New Rules Threaten
Real-Estate Interests
The real-estate industry is taking on the government's plans to apply money-laundering rules to real-estate transactions, arguing that the rules being considered could hurt the industry, which has been one of the economy's strongest pillars.
The plans stem from efforts to combat the funding of international terrorism under the USA Patriot Act, which Congress enacted shortly after the Sept. 11, 2001 terrorist attacks. The act requires certain institutions -- banks, broker-dealers, mutual funds and futures commissions merchants -- to adopt by Oct. 1 programs and mechanisms to thwart money laundering. The Financial Crimes Enforcement Network, an office of the Treasury Department, is seeking to expand the definition of financial institutions to include "persons involved in real-estate closings and settlements."
Costs of Complying
But real-estate interests fear the financial and administrative costs of complying with the Patriot Act money-laundering rules will be unreasonably high.
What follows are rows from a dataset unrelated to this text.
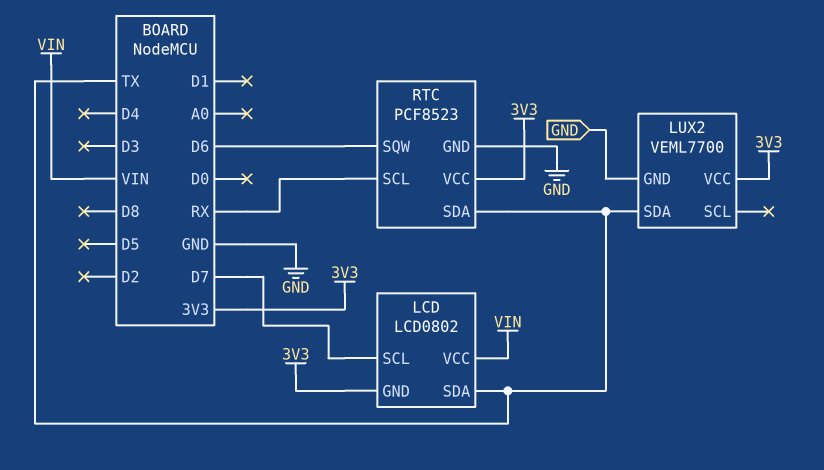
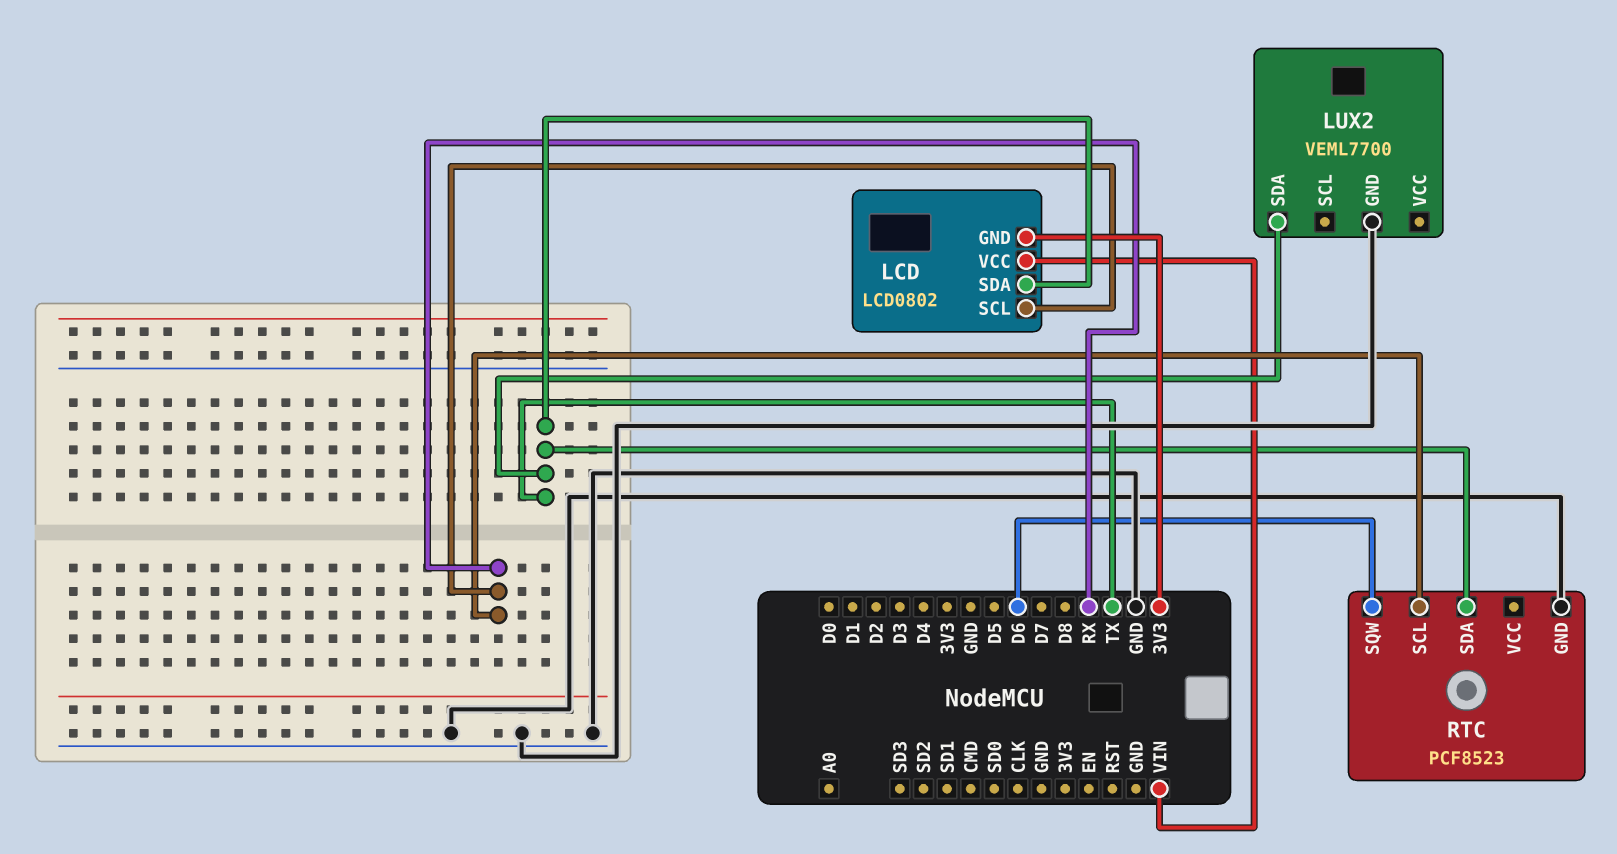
LCD pin SCL: D7 -> RX
LUX2 pin VCC: 3V3 -> none
RTC pin VCC: 3V3 -> none

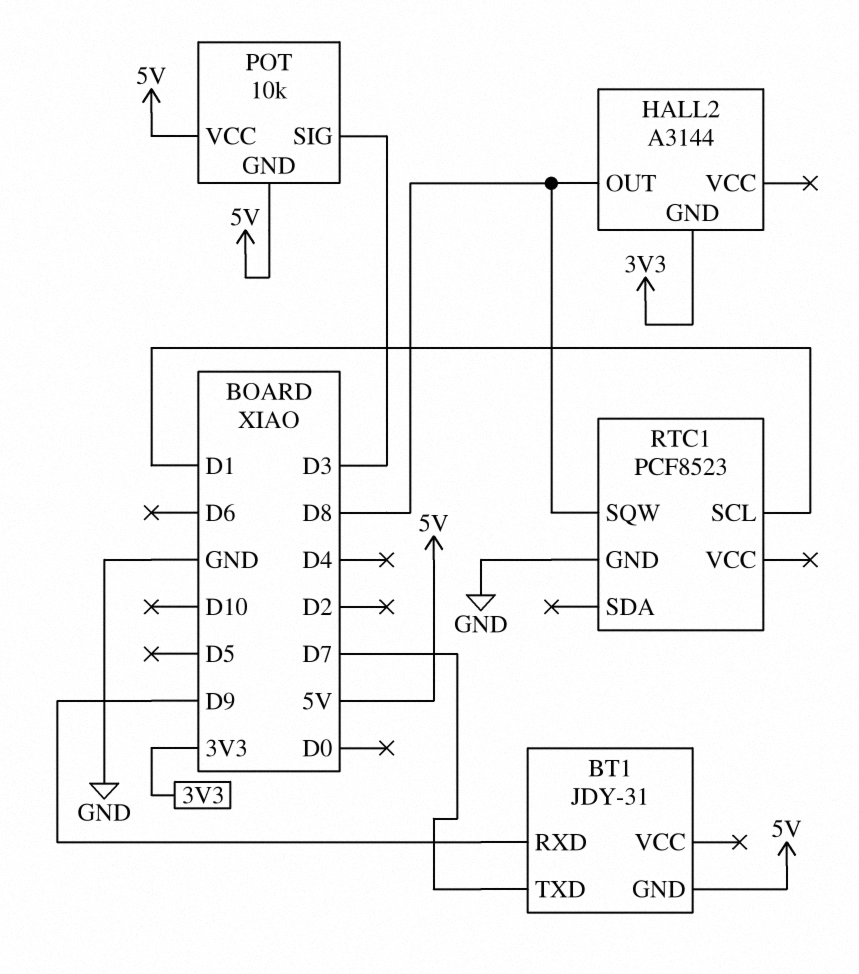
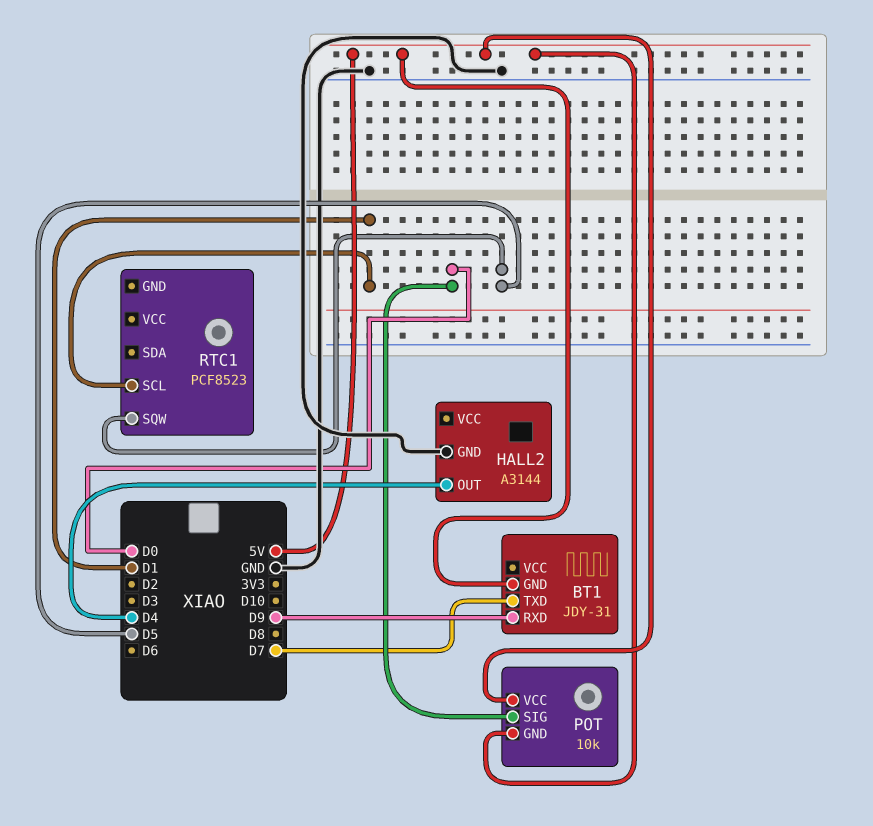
HALL2 pin GND: 3V3 -> GND
HALL2 pin OUT: D8 -> D4
POT pin SIG: D3 -> D0
RTC1 pin GND: GND -> none
RTC1 pin SQW: D8 -> D5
Those costs, they say, would eventually trickle down to buyers and sellers of houses and condominiums, as well as buyers and sellers of commercial properties such as apartment buildings or shopping centers -- in the form of fees and other added expenses.
"This could substantially increase settlement costs, stifling mortgage originations, real-estate transfers and capital formation, which would weaken an industry that has been a stabilizing factor in this time of economic uncertainty," says Clifton E. Rodgers Jr., senior vice president of the Real Estate Roundtable, a Washington-based lobbying group.
The Financial Crimes Enforcement Network believes the real-estate industry could be vulnerable to money laundering by virtue of dealing with what it calls high-value products.
The debate between real-estate interests and the government illustrates the nation's post-Sept. 11 struggle to respond to security concerns without hampering the flow of business or creating conditions that make routine transactions -- from obtaining a mortgage to going to the mall -- more burdensome and time-consuming for corporations as well as individuals. This balancing of security and economic concerns is especially acute as the nation's economy is in the midst of a fragile recovery.
The rules under consideration would require financial institutions, including persons involved in real-estate closings and settlements, to establish programs that include: development of internal policies, procedures and controls; the designation of a compliance officer; a continuing employee training program; and an independent audit function to test programs.
Compelling Evidence?
Members of the industry argue that there isn't compelling evidence that money laundering in real-estate transactions is so pervasive as to warrant that the law apply to real estate. They add that real estate is less susceptible to money laundering because of its illiquid nature and the industry already has practices in place to combat money laundering.
"Current regulations as well as state real-estate license laws already require record keeping and reporting of certain financial activities," says Catherine B. Whatley, president of the National Association of Realtors, a Washington-based trade group.
What's more, regulations will be costly to consumers, some in the industry say. "There is no doubt that additional costs [to comply] imposed on this industry will be passed on to home buyers and persons refinancing their homes," says Jonathan L. Kempner, president of the Mortgage Bankers Association of America, a Washington, D.C. trade group, in a letter mailed to the Financial Crimes Enforcement Network. "Moreover, extensive requirements will cause delays in real-estate settlements and closings," which he says could lead to a buyer losing his security deposit if a settlement deadline in a residential sales contract is missed or cause an interest-rate lock to expire, resulting in a higher interest rate for the borrower.
But the Financial Crimes Enforcement Network believes the real-estate industry could be vulnerable. The network cited a 1996 National Institute of Justice report, which said real-estate transactions offer "excellent money-laundering opportunities" and opportunities to "legitimate and repatriate illegal funds," as a reason for considering applying the rules to real estate.
Earlier this year, the network sought input from the industry to help determine how the rules should be applied to real estate. A spokeswoman says it is reviewing the 52 mailed comment letters it received. The network is expected to make a determination upon completing the review. Network officials declined to comment further, citing the continuing review of comments.
Count Me Out
Meantime, some industry groups, including the Mortgage Bankers Association, already are seeking exemptions and want the definition of real-estate parties limited to those, such as an escrow agent or a lawyer, who play a more direct role in a closing or settlement. Cendant Corp., a global travel and residential real-estate service provider, based in New York, wants real-estate licensers, brokers, licensed sales associations and brokerage franchisers excluded.
Jeffrey A. Moerdler, a real-estate partner with the New York office of law firm Mintz Levin Cohn Ferris Glovsky & Popeo PC, suggested that the network exempt certain transactions, like those below $10 million financed by an institutional lender. "The size of these smaller transactions may not justify the cost of performing due diligence in addition to that already conducted by financial institutions," says Mr. Moerdler, who also is a member of the American College of Real Estate Lawyers, Rockville, Md.